**Data excerpts:**

BEGIN

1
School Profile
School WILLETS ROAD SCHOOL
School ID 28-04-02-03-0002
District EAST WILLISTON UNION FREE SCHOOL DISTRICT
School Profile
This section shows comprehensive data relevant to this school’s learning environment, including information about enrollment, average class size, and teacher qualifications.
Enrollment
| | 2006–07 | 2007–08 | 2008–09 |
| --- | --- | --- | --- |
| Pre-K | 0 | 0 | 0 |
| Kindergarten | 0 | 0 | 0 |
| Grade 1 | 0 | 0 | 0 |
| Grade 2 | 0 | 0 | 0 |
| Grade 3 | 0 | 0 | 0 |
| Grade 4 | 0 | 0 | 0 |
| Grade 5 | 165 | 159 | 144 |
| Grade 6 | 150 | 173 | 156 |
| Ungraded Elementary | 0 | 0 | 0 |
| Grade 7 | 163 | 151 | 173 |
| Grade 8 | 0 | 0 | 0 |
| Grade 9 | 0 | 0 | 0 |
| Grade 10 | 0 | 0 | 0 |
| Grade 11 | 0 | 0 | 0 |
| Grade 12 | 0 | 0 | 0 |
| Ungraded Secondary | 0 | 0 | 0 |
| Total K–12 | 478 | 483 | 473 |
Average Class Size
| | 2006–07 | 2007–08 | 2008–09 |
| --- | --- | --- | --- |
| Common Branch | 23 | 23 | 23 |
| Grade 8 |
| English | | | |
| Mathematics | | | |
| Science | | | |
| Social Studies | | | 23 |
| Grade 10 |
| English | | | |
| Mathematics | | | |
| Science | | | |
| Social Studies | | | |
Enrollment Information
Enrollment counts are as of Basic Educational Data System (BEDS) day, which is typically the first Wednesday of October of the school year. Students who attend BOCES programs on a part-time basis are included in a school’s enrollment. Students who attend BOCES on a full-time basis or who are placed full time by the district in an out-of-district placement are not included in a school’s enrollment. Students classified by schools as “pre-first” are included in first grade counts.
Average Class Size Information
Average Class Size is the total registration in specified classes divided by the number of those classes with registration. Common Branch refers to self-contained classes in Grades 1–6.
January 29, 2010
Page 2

END

**ASSIGNMENT:** In the entries above, find the line with "Studies | | | 23 |" and the line with "Average Class Size Information", then restate word for word both of them and every line between, with nothing more.

**EXERCISE SOLUTION:**
| Social Studies | | | 23 |
| Grade 10 |
| English | | | |
| Mathematics | | | |
| Science | | | |
| Social Studies | | | |
Enrollment Information
Enrollment counts are as of Basic Educational Data System (BEDS) day, which is typically the first Wednesday of October of the school year. Students who attend BOCES programs on a part-time basis are included in a school’s enrollment. Students who attend BOCES on a full-time basis or who are placed full time by the district in an out-of-district placement are not included in a school’s enrollment. Students classified by schools as “pre-first” are included in first grade counts.
Average Class Size Information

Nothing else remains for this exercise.